As an adult, in my travels and own seeking, I hear testimonials to his awakened Buddha nature and hear and see the proof of it in the difference it has made for so many other gifted beings to step into their place as teachers and facilitators of peace and consciousness.
It is a lineage spanning continents and decades and I am very proud of him. It is the best consolation I can have; seeing and hearing his students teach. Now I see history repeating itself.

 I also think, in a profound way, these affairs of decades back are mistakes people made; big mistakes, but in a way they are none of my business.  Eido Shimano's and Genpo Merzel's situations are recent events, and it's probably not unfair to say that the behavior of Chozen roshi is highly influenced by her experiences of decades back. 

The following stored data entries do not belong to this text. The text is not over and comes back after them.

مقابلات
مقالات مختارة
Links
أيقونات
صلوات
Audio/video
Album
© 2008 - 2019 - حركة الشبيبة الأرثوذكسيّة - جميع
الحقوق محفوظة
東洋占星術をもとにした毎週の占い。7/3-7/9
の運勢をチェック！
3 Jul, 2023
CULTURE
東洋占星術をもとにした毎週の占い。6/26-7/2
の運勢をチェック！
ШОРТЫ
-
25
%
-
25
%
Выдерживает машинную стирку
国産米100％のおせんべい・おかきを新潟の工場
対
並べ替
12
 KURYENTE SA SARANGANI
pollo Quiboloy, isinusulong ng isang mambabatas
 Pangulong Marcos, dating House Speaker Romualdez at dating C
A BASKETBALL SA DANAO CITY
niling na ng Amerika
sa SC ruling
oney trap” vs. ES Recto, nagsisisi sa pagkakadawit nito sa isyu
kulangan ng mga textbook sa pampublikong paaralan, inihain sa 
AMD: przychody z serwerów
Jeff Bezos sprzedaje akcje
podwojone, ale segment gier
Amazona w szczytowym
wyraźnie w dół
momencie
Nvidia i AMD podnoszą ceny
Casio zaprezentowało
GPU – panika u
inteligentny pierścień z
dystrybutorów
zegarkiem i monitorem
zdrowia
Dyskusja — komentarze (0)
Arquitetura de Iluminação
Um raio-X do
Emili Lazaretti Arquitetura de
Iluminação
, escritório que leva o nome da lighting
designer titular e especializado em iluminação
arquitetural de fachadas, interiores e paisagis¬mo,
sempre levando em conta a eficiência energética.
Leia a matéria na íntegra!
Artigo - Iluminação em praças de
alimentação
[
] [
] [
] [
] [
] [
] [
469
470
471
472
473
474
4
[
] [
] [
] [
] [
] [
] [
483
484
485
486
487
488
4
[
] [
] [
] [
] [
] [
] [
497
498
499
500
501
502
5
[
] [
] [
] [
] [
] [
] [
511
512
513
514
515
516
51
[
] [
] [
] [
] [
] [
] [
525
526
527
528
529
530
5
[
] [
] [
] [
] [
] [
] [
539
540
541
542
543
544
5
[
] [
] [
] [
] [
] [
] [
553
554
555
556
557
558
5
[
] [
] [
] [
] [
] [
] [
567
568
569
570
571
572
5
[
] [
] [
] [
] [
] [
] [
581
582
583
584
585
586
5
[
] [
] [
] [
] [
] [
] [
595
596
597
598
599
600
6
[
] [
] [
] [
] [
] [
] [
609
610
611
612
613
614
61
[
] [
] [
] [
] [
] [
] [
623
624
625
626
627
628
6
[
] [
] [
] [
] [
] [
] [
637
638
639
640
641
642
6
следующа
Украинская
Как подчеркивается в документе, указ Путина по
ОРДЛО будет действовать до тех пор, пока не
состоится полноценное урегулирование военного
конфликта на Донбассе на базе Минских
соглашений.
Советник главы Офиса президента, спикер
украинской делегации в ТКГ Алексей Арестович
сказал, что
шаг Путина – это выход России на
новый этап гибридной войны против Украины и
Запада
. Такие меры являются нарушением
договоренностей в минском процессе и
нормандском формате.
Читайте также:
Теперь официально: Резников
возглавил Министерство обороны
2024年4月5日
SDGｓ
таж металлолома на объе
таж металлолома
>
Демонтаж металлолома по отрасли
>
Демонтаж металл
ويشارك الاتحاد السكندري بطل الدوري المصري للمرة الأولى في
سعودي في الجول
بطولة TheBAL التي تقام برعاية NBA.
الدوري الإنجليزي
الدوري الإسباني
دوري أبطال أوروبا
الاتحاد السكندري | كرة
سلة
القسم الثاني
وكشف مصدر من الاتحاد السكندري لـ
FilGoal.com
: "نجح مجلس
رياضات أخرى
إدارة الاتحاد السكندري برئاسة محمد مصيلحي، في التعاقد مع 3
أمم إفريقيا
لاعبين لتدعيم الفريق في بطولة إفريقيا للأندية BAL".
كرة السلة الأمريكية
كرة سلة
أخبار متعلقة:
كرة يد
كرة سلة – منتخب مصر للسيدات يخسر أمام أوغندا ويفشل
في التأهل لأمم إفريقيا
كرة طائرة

None of the principals involved is a teacher of mine, formally.  None of them ultimately owe me, nor anyone else in the blogosphere any kind of a statement on this.   They don't owe anyone in the blogosphere a convenient narrative fitting into conventional modes of sexual politics and psychology.  Their lives as they live it now is the narrative I suppose.  And if we are to be truly accepting of all people as they are, where they are - it's kind of an ideal of Buddhism, don't you know - it has to include accepting these people where they are, as they are!  It doesn't mean endorsing Genpo Merzel going back to making "Big Mind™" into a cheap fakery of Zen practice; it doesn't mean endorsing Eido Shimano going back to doing nasty things with students.  It does mean being compassionate towards all involved, regardless of "who's right" and "who's wrong," and understanding that there is pain and suffering all around.

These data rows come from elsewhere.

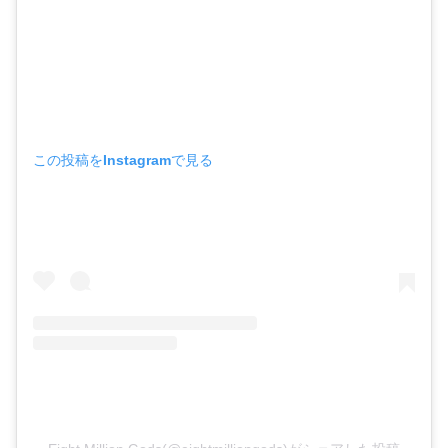
この投稿をInstagramで見る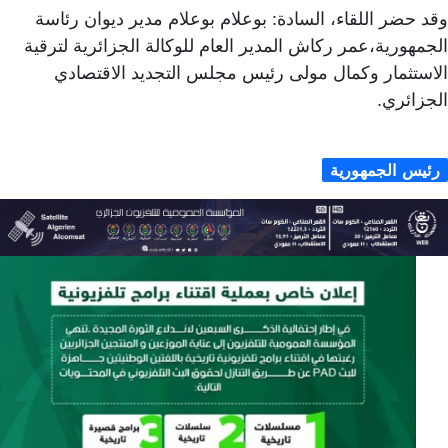
وقد حضر اللقاء، السادة: بوعلام بوعلام مدير ديوان رئاسة
الجمهورية،عمر ركاش المدير العام للوكالة الجزائرية لترقية
الاستثمار وكمال مولى رئيس مجلس التجديد الاقتصادي
الجزائري.
رئيس الجمهورية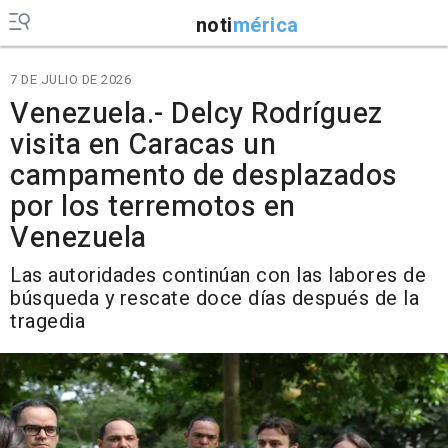
noti
mérica
7 DE JULIO DE 2026
Venezuela.- Delcy Rodríguez
visita en Caracas un
campamento de desplazados
por los terremotos en
Venezuela
Las autoridades continúan con las labores de
búsqueda y rescate doce días después de la
tragedia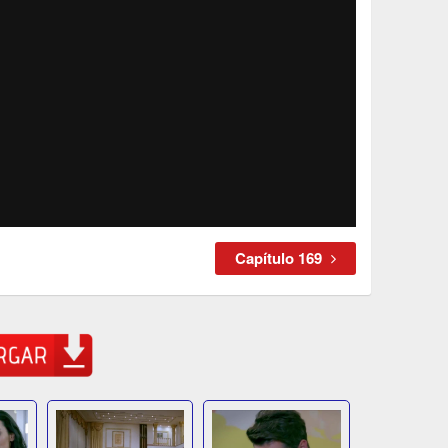
Capítulo 169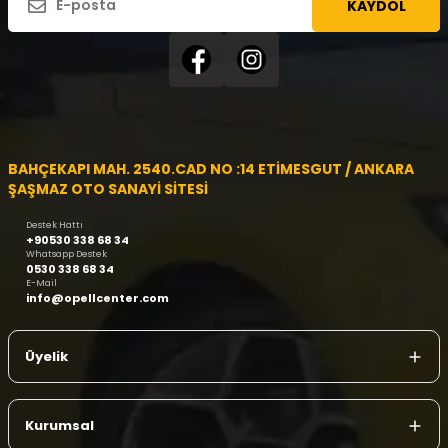
KAYDOL
BAHÇEKAPI MAH. 2540.CAD NO :14 ETİMESGUT / ANKARA
ŞAŞMAZ OTO SANAYİ SİTESİ
Destek Hattı
+90530 338 68 34
Whatsapp Destek
0530 338 68 34
E-Mail
info@opellcenter.com
Üyelik
Kurumsal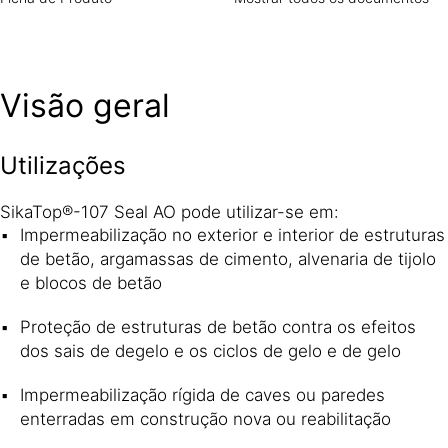
Visão geral
Utilizações
SikaTop®-107 Seal AO pode utilizar-se em:
Impermeabilização no exterior e interior de estruturas
de betão, argamassas de cimento, alvenaria de tijolo
e blocos de betão
Proteção de estruturas de betão contra os efeitos
dos sais de degelo e os ciclos de gelo e de gelo
Impermeabilização rígida de caves ou paredes
enterradas em construção nova ou reabilitação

And with that said, I think I've said the last of this, with the exception of  the issue of "Big Mind™"  masquerading as a Zen practice.  "Big Mind™" - that's still hogwash, as I've said numerous times.  I think the teachers' lives as they live them is where the rubber meets the road these days, and I wish Chozen and Hogen all the success in the world in their new endeavors in the Portland area, especially the Heart of Wisdom temple.

 Nathan, in the comments, points me to Chozen's reply here.  It is more cogent and appropriate than anything I could have written. 

1 comment:

Nathan said...

Chozen's response letter on Sweeping Zen today is pretty excellent in my opinion, and Kirsten's response in the comments clears up some of the confusion around her letter as well.

For better or worse, the internet is going to be one site of bringing out these issues. I've tried to offer different angles on all of this on my blog because I've seen how many different angles there are, through what happened in my community.